Document excerpt:
————————
Recessions, and depressions, happen when an economy’s productive capacity is greater than its demand. Putting this even more directly: It’s been so long since anyone who works for a living has gotten their fare share of the fruits of their labor, there is not enough spending money in the private sector to buy everything we can make. In its place, we have created massive idle wealth. Our situation today is quite analogous to our situation in the late 1920’s, early 1930s—immediately pre-New Deal
There is a solution, as old as FDR: If the people don’t have money to spent, and labor to spare, the government should hire them and put them to work. The best way would be by tapping into all that idle wealth—by taxing the ultra wealthy. If that isn’t politically feasible, the next best thing is for the government to borrow money (from the cowardly idle wealth) to hire the idle workers. This is the most basic—and well proven—concept in macroeconomics: During an economic crisis, when the private sector fails to keep up demand, the government must step in and put people to work.
The New Deal, and FDR, was just this. Tax the wealthy, borrow money, hire workers idled the flailing private sector and match demand to productivity. It worked, and set the United States into a leadership position in the world. The Marshall Plan (post WWII) was essentially the same game plan, and set up long lasting peace and prosperity in Europe.
————————
Material:

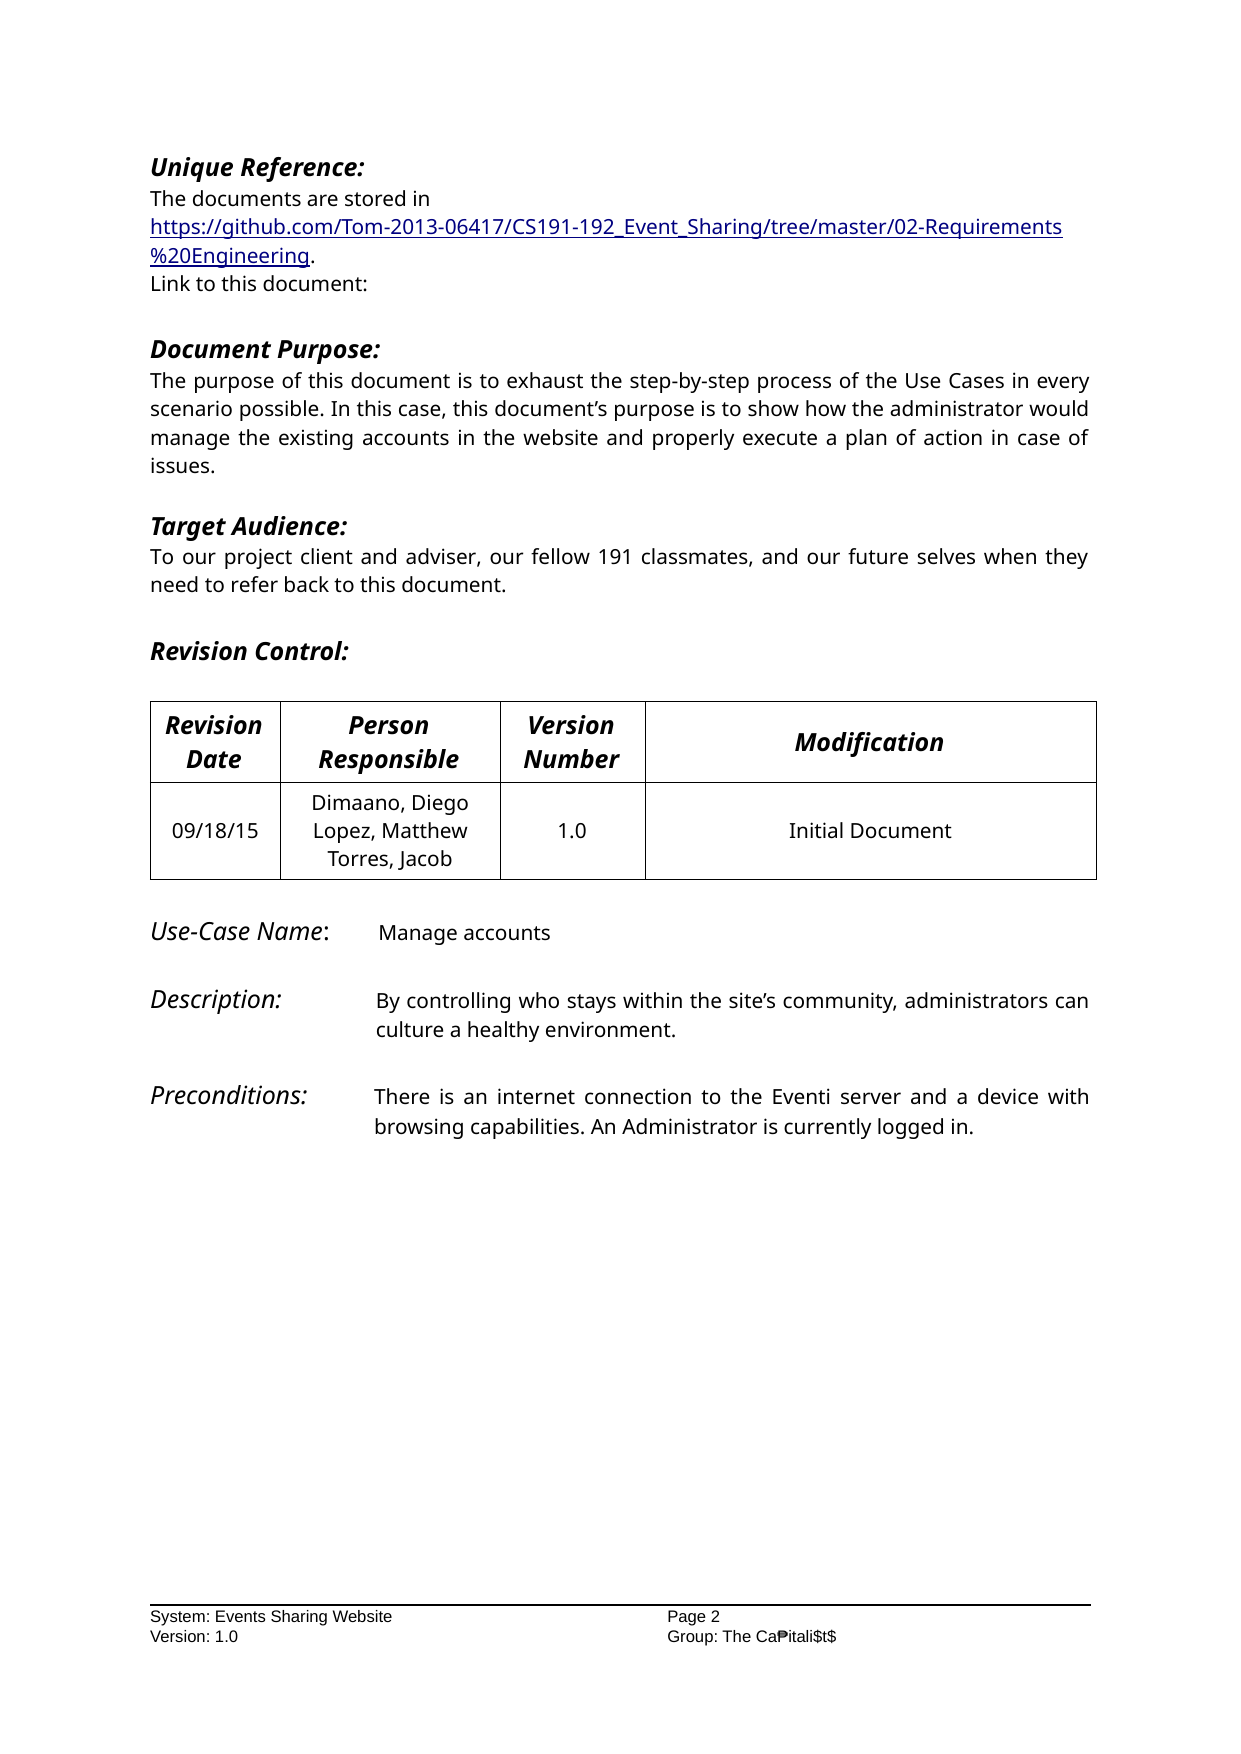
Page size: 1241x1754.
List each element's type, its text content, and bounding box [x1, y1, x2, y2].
————————
Task instructions:
1 – From the commentary on recessions and the New Deal, copy word for word the part that begins with the words containing "The New Deal, and" and ends with "prosperity in Europe.".
2 – According to the commentary on recessions and the New Deal, when do recessions and depressions happen?
3 – Carry the commentary on recessions and the New Deal forward from its last sentence.

Solved tasks:
1 –
The New Deal, and FDR, was just this. Tax the wealthy, borrow money, hire workers idled the flailing private sector and match demand to productivity. It worked, and set the United States into a leadership position in the world. The Marshall Plan (post WWII) was essentially the same game plan, and set up long lasting peace and prosperity in Europe.

2 – They happen when an economy's productive capacity is greater than its demand.

3 –
The lunatics that manufactured this (fake) 2011 debt crisis don’t believe this. Against all logic, all evidence, and our own recent history, the Tea Party (aka neo-Hooverites) have forced us to cut, drastically, governmental spending right as the private sector continues to flail aimlessly. It’s a recipe for a disaster—ripped right from the pages of some of the darkest SciFi novels ever written. Enjoy your ringside seat.
1. Really think about this. Since 1980, wages in real dollar terms have barely increased. Put another way: The fruits of the entire personal computer and internet industries have entirely gone into the pockets of a superwealthy, super idle elite. Nuts.

@41: “YOU pay 7.75 percent of your FICA tax. The remaining half your employer pays.”
7.75+0.5=1? You went full leotard, man. Never go full leotard.
@42: Afghanistan wasn’t unjustified; it was just horribly botched in its implementation. Bush got us in there, and rather than making a clean deal of it and getting out right sharpish, he went gallivanting off to Iraq. He could have nailed Osama bin Laden at Tora Bora, but he had other plans, and so it was Barack Obama who ended up getting the bastard. (Of course, the bigger issue is that Bush could have prevented 9/11 if only he’d taken the Clinton-era intel seriously, but his focus was on Iraq, not on actually preventing real threats to our nation.)
@50: What, Bush didn’t stall or stutter in response to 9/11? Fifteen minutes after the attacks hit the airwaves, Bush went and had a nice photo-op reading to some second graders, despite already having been briefed on the hijackings. He stayed there for at least ten minutes after being told of the second tower being hit.
A Gore would have listened to the huge amount of intelligence from Clinton officials warning of an imminent attack by Al Qaeda, a good portion of it even predicting hijacking attempts in order to use airliners as missiles. If Gore had won the election, the Twin Towers would probably still be standing.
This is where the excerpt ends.